Ein Projekt der Synagogen-Gemeinde Köln und der Landesverbände
der Jüdischen Gemeinden von Nordrhein und Westfalen-Lippe
durchgeführt vom NS-Dokumentationszentrum der Stadt Köln
Lebensgeschichten jüdischer Zuwanderer aus der ehemaligen Sowjetunion
in Nordrhein-Westfalen

Истории жизни еврейских иммигрантов, приехавших из бывшего Советского Союза и поселившихся
в федеральной земле Северный Рейн-Вестфалия
  1. So verging die Zeit. In unsere Baracke kamen Bauern, die erzählten uns, wo die Frontlinie verläuft, was im Gange ist. Und wir beteten und warteten auf unsere Befreiung. Abends saßen wir zusammen, sangen sehr leise sowjetische Lieder und weinten.
  2. Also, die Frontlinie kam näher. Die Deutschen zogen sich schon zurück, die sowjetischen Truppen trieben sie vor sich her. Gerüchte darüber erreichten uns. Wir freuten uns, hatten aber auch Angst. Warum? Vor dem Rückzug erschossen die Deutschen oft die Leute in den Ghettos, ganz unschuldige Menschen.

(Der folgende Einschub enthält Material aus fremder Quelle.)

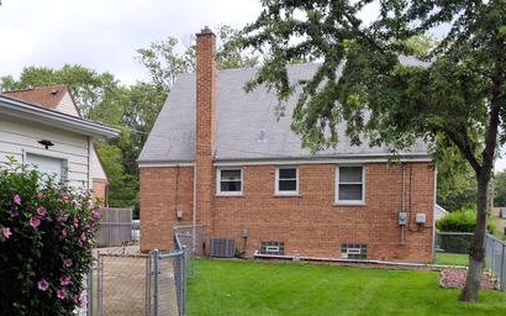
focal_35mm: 43
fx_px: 593
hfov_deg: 45.6
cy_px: 256
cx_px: 170
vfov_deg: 29.1
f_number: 6.3
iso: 100
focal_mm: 18
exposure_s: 1/160
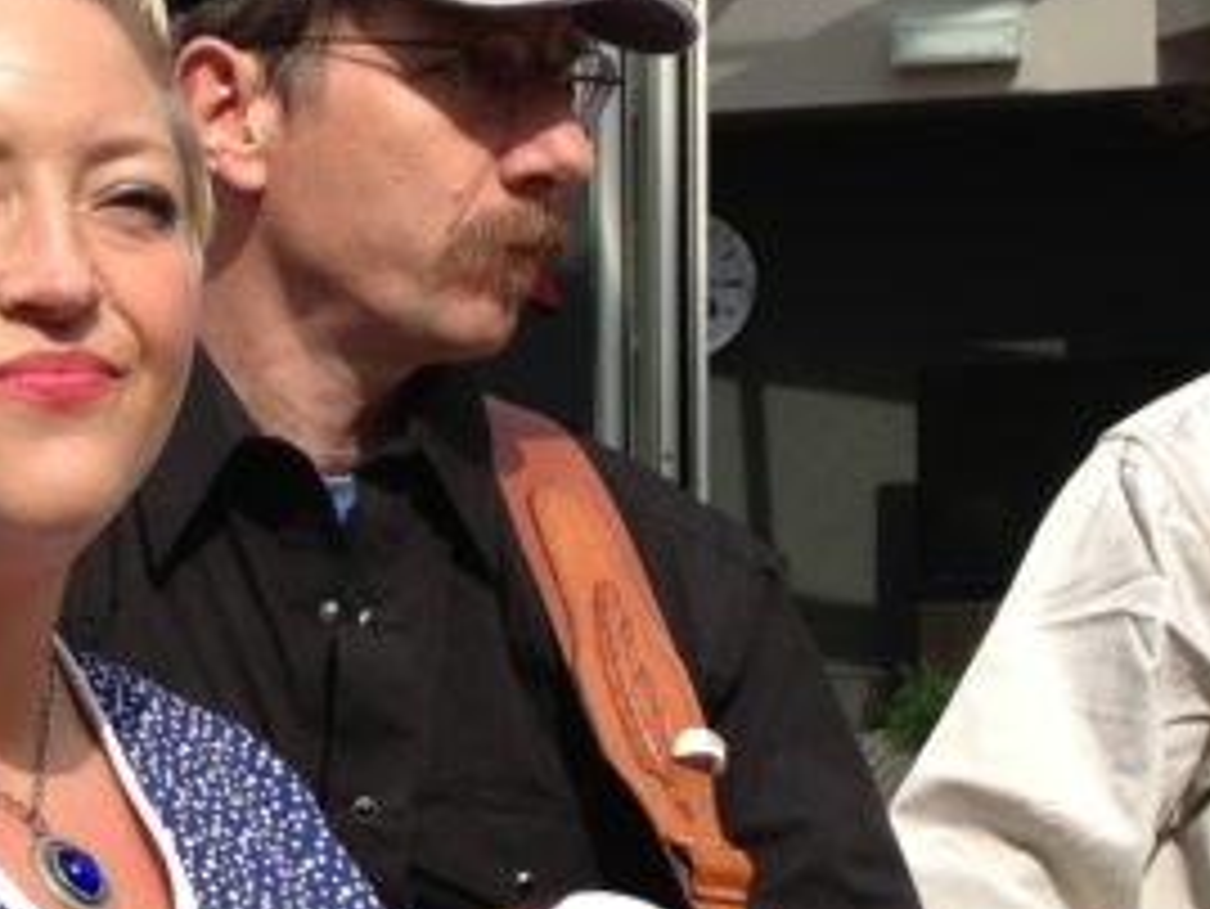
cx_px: 63
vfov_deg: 11.1
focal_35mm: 133
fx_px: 4651
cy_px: 832
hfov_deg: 14.6
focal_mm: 4.28
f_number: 2.4
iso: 50
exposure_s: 1/1346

  3. In unser Gehöft kam aber ein Mann aus Odessa, um dort Sachen zu verkaufen, danach fuhr er wieder zurück. Meine Tante lernte ihn kennen, und als es besonders unruhig wurde… Er war an bestimmten Tagen da, alle zwei Wochen oder so. Sie lernte ihn kennen und bat ihn inständig, mich und ihre Tochter auf der Rückfahrt nach Odessa mitzunehmen.
  4. Wir hätten da eine Unterkunft, er bräuchte uns nur dahin zu fahren. Sie hatte Angst, dass (uns) etwas passieren könnte. „Und wir (Onkel und Tante) bleiben hier und verstecken uns.“ Die Bauern waren gut, sie sagten in der Tat: „Wir verstecken euch, keine Angst.“ So gingen wir mit (dem Mann) zusammen lange zu Fuß und kamen zu einem Bahnhof, wo wir in den Zug steigen konnten.

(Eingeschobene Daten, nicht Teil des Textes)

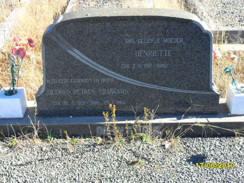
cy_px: 92
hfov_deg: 36.8
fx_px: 367
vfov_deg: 28.1
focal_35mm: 52
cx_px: 122
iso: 100
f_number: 5
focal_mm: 9.3
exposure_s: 1/90
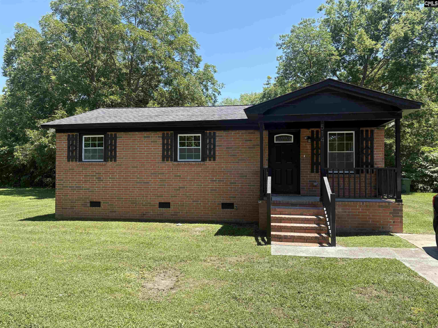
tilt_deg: +1.6
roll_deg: +0.0
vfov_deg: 53.1
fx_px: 329
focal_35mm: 26
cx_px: 219
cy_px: 164
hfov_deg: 67.3
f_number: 1.6
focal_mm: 5.96
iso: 50
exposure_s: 1/1064
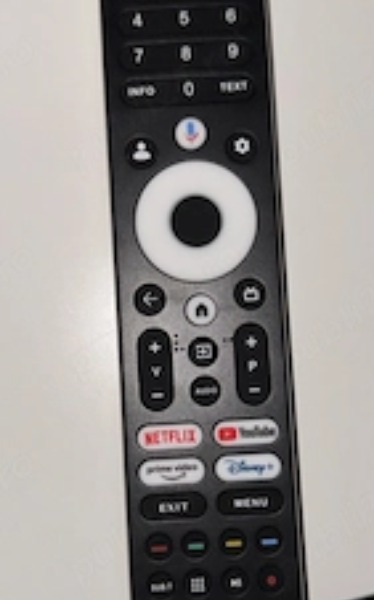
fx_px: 735
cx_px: 207
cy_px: 342
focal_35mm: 45
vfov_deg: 44.3
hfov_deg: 28.5
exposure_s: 1/4
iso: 50
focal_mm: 6.76
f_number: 1.78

  5. Deutsche waren in der Gegend, wir gingen buchstäblich durch die deutschen Truppen. Sie stoppten uns und stellten Fragen, er hatte aber Papiere für die Fahrt. Er sagte „Das sind meine Frau und meine Tochter“, und es ging durch. Wir kamen nach Odessa, zusammen mit den Deutschen. Er brachte uns in seine Wohnung, ich schrieb sofort einen Zettel für meine (russische) Tante.

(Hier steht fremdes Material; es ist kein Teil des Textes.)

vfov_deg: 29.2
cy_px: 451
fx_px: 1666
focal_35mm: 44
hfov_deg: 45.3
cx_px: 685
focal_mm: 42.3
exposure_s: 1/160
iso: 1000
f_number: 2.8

  6. Sie kam am frühen Morgen, um uns abzuholen. Wir übernachteten (bei dem Mann), machten uns aber große Sorgen, dass wir die Verwandten zurückgelassen hatten. Sie (die Tante) nahm uns mit, konnte uns aber nicht zu sich bringen. Denn in diesem Haus hatten wir (früher) gewohnt, dort war ich einmal „Shidowka!“ gerufen worden.
  7. Sie sagte: „Ich kann euch nicht dahin bringen, ihr werdet sofort denunziert.“ Sie führte uns zu unserer früheren Freundin, die auch in unserem Haus gewohnt hatte. Es war abgesprochen, sie war natürlich einverstanden und wir kamen dahin. Wir zogen unsere Lumpen aus, sie schmiss sie weg. Wir wuschen uns, sie gab uns Kleidung und Essen. Die Deutschen waren noch da, und wir wohnten bei ihr zwei bis drei Wochen, bis unsere Truppen einmarschierten.